First European ship to reach Australia
A small Dutch ship called the Duyfken entered the pages of Australian history when it became the first European vessel to make a recorded visit to the south land’s shore in 1606.
During this journey, the ship’s captain, Willem Janszoon, and his crew also became the first Europeans to walk on Australian soil and the first to encounter Australian Aborigines. Althogh relations started well, bloody conflict ensued and lives were lost on both sides.
Janszoon mapped about 300km of the Cape York Peninsula’s western coast and in doing so became the first European to start mapping Australia’s coastline.
He was also the first of a small group of Dutch East India employees to map nearly three quarters of Australia’s coastline by the year 1644.
A voyage of discovery
Duyfken started its historic voyage from Banda, Indonesia, on 18 November 1605, sailing east sailing along New Guinea’s south coast before heading south into the middle of the Arafura Sea and then south east.
When Janszoon and his crew next saw land, they would become known as the first known Europeans to sight Australian shores. They anchored at Pennefather River, about 150km south of Cape York, before landing and becoming the first Europeans to walk on Australian soil.
From Pennefather River, Janszoon took the Duyfken south for about 150km to Cape Keerweer (‘Turnabout’), south of Albatross Bay.
The Wik-Mungkan people
At Cape Keerweer, Janszoon and the crew became the first Europeans to make recorded contact with Australian Aborigines, specifically the Wik-Mungkan people.
According to the tribe’s oral history – some of which was committed to a book entitled Mapoon – a crowd of Keerweer people attempted to communicate with the white visitors.

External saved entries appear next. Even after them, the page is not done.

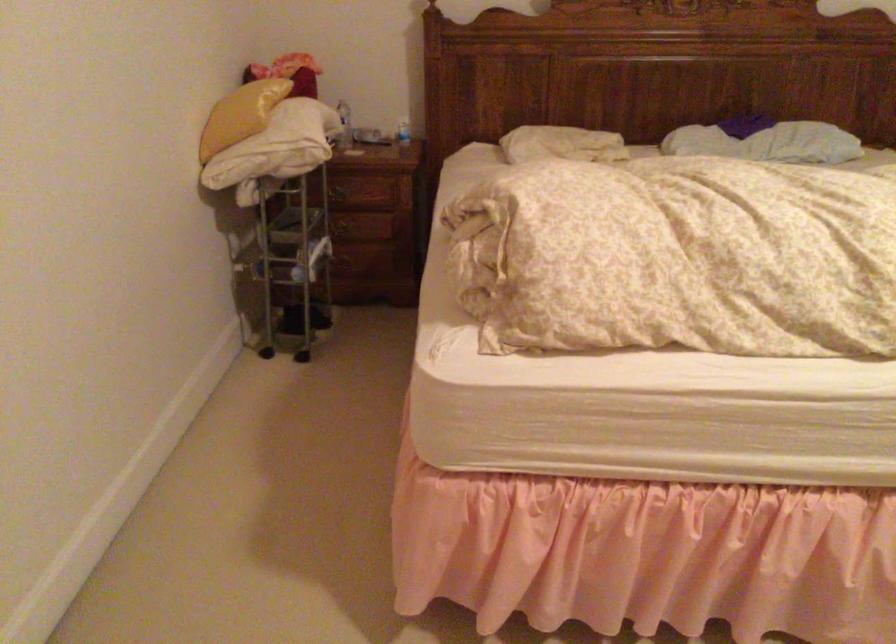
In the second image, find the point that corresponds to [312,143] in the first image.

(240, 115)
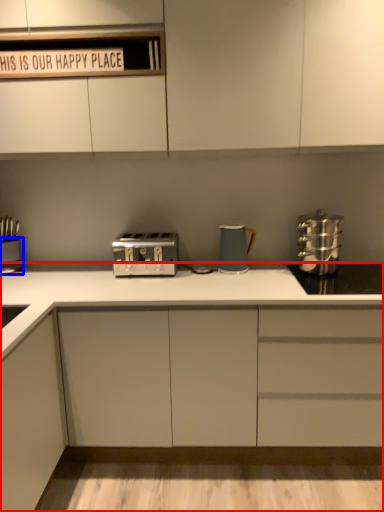
Question: Among these objects, which one is farthest to the camera, cabinetry (highlighted by a red box) or appliance (highlighted by a blue box)?

Choices:
 (A) cabinetry
 (B) appliance

Answer: (B)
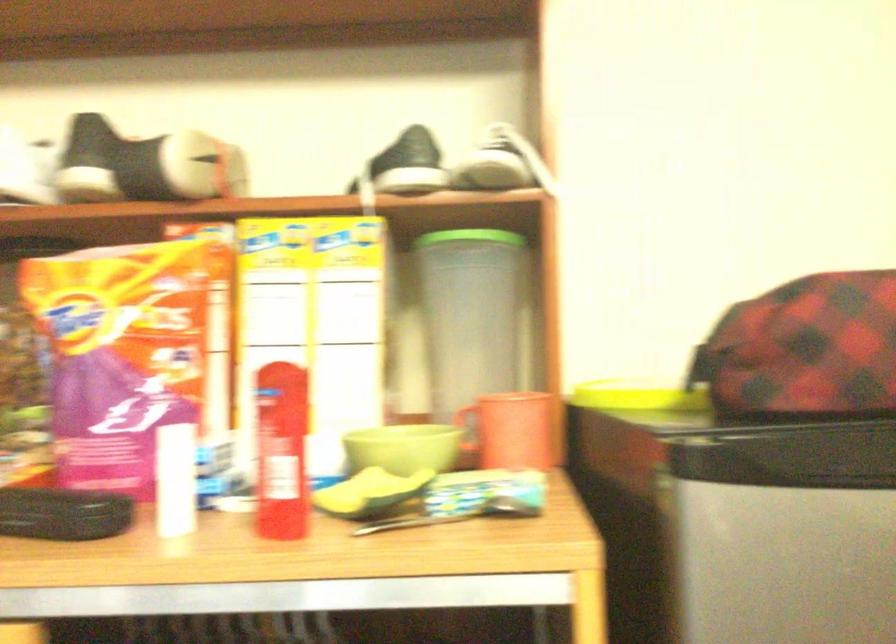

The Dutch indicated they wanted to build a structure. The Wik-Mungkan didn’t object so the crew erected huts and sank a well.
The two peoples worked well together at first. The Europeans gave the locals tobacco, flour and soap. They were happy to received the tobacco, but were unfamiliar with the flour and soap and threw away.
According to this account, the Dutch took some of the women and forced the men to hunt for them. Eventually a fight broke out, leading the locals to kill some of the Dutch and burn some of their boats. The Dutch are said to have shot dead many of the Wik-Mungkan people before escaping.
After the conflict, Janszoon took the Duyfken back north, mapping the coastline past their original landfall at Pennefather River and all the way to the tip of the Cape York Peninsula.
After leaving the mainland, he kept the Duyfken on a northerly course, sailing past what is now known as Prince of Wales Island and Badu Island, which lies in the middle of Torres Strait.
Not far north of Badu Island, Janszoon’s northerly path was blocked by a vast area of coral reefs he referred to as Vuyle Bancken.
Four hundred years later, Peter Manthorpe, who skippered the Duyfken REPLICA on a re-enactment voyage, wrote of the Vuyle Bancken:
”As he (Janszoon) sailed north, he eventually ran into a vast patch of shallow water devoid of any significant land to take a bearing of, which is marked ‘Vuyle Bancken’ on his chart. I understand this translates as it sounds: Vile Banks. He must have had some miserable days there. On our modern chart the same area is blank of all soundings and the legend reads: ‘Unsurveyed. Mariners attempting to enter this area should proceed with extreme caution as unidentified shoals, reefs and other navigation hazards may exist.’ When (the original) Duyfken encountered these treacherous waters, it marked the end of her voyage of discovery”.
Janszoon then turned the Duyfken west, touching on the south coast of New Guinea before arriving back in Banda in June 1606 via the Aru and Kai Islands.